-- Texto do exercício --
= = = = =
Não conheço o Mário Fernandes, mas sou capaz de entendê-lo.
No tênis, por exemplo, os calouros na Copa Davis sempre foram recebidos com trotes intermináveis por parte dos 'veteranos'. Por exemplo, já houve quem tivesse suas roupas 'batizadas' com urina.
A maioria sempre aceitou bem, mas aqueles que são um pouco mais sensíveis ou rebeldes simplesmente não aguentam ser tratados como 'lixo humano' durante uma semana. Não me peçam para citar nomes.
O fato é que essa 'cultura' atingiu seu auge em meados dos anos 90 e felizmente melhorou bastante nos últimos anos.
Enquanto capitão, lutei para acabar com alguns péssimos hábitos que estavam impregnados no time, como, por exemplo, comemorar vitórias destruindo o vestiário, e, claro, também me esforcei para acabar de uma vez por todas com os tais trotes.
= = = = =
-- O que fazer --
1. Transcreva do texto sobre os trotes no tênis o trecho que começa em "O fato é que" e vai até "os tais trotes.".
2. Passe para o inglês esta frase do texto sobre os trotes no tênis: "O fato é que essa 'cultura' atingiu seu auge em meados dos anos 90 e felizmente melhorou bastante nos últimos anos."
Os registros vêm de outra fonte.

-- Dados de entrada --
= = = = =
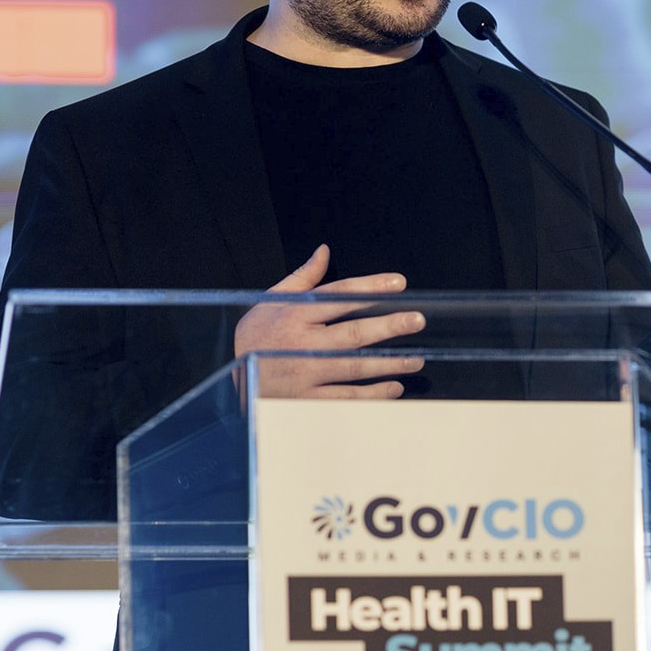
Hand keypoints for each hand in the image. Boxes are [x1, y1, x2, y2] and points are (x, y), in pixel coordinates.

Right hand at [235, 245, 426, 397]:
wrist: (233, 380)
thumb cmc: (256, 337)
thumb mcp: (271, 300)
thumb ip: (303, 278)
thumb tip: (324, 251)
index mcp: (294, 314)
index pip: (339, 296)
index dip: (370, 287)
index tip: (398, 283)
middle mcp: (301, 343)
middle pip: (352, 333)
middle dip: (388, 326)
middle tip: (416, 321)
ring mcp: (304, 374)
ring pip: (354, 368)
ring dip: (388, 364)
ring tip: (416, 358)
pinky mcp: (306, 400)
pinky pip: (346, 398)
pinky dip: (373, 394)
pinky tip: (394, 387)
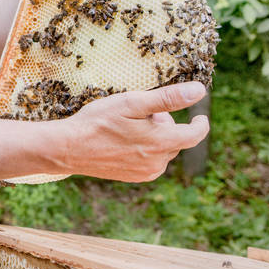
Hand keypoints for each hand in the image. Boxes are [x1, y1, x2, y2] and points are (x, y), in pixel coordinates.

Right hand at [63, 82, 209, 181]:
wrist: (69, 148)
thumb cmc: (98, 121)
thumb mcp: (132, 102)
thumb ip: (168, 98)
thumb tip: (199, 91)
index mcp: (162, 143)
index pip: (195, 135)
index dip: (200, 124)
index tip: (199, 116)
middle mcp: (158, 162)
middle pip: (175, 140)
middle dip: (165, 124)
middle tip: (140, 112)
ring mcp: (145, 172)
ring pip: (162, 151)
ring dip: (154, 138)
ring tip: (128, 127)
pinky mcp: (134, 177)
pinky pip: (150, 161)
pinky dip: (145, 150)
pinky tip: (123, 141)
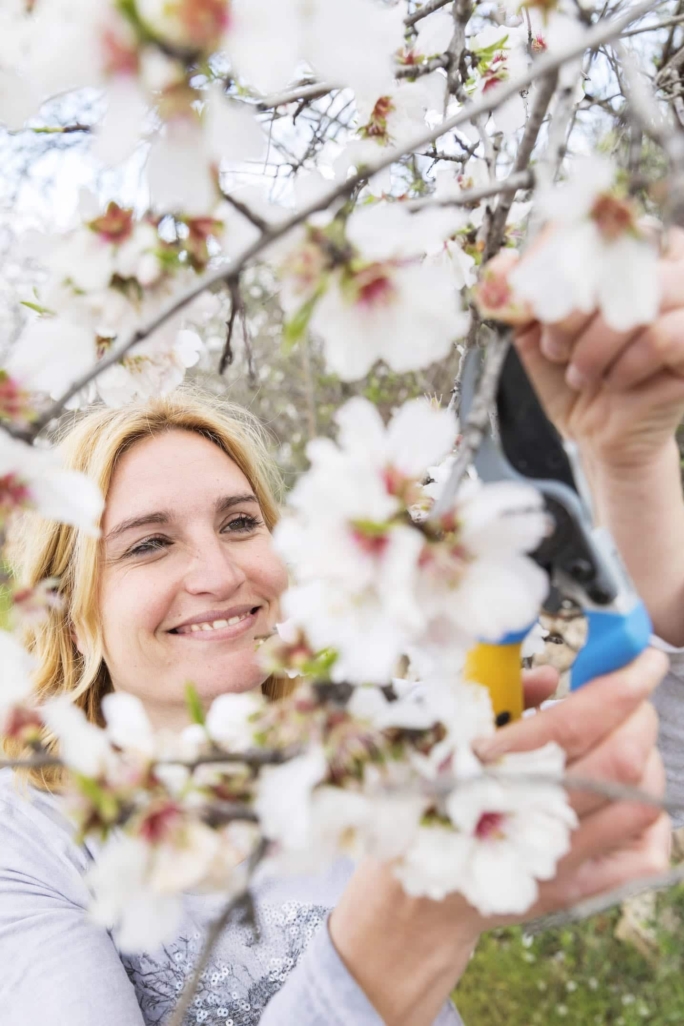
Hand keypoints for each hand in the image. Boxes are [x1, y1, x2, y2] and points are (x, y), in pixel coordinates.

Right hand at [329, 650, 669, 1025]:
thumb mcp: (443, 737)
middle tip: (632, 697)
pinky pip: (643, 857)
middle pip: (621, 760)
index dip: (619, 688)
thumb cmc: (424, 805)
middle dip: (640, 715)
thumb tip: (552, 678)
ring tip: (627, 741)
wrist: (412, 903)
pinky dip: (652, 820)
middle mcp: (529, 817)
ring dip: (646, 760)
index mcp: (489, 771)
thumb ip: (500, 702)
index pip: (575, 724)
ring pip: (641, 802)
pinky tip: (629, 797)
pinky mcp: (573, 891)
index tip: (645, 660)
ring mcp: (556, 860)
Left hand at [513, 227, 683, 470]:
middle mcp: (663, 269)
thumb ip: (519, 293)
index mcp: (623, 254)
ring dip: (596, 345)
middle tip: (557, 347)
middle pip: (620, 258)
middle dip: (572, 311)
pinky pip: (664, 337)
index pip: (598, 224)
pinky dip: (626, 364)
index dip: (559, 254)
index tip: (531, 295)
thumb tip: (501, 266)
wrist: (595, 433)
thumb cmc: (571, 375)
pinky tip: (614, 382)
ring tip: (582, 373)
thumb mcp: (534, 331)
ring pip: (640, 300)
= = = = =
-- Suas respostas --
1.
O fato é que essa 'cultura' atingiu seu auge em meados dos anos 90 e felizmente melhorou bastante nos últimos anos.
Enquanto capitão, lutei para acabar com alguns péssimos hábitos que estavam impregnados no time, como, por exemplo, comemorar vitórias destruindo o vestiário, e, claro, também me esforcei para acabar de uma vez por todas com os tais trotes.

2. The fact is that this 'culture' reached its peak in the mid-1990s and, fortunately, has improved a great deal in recent years.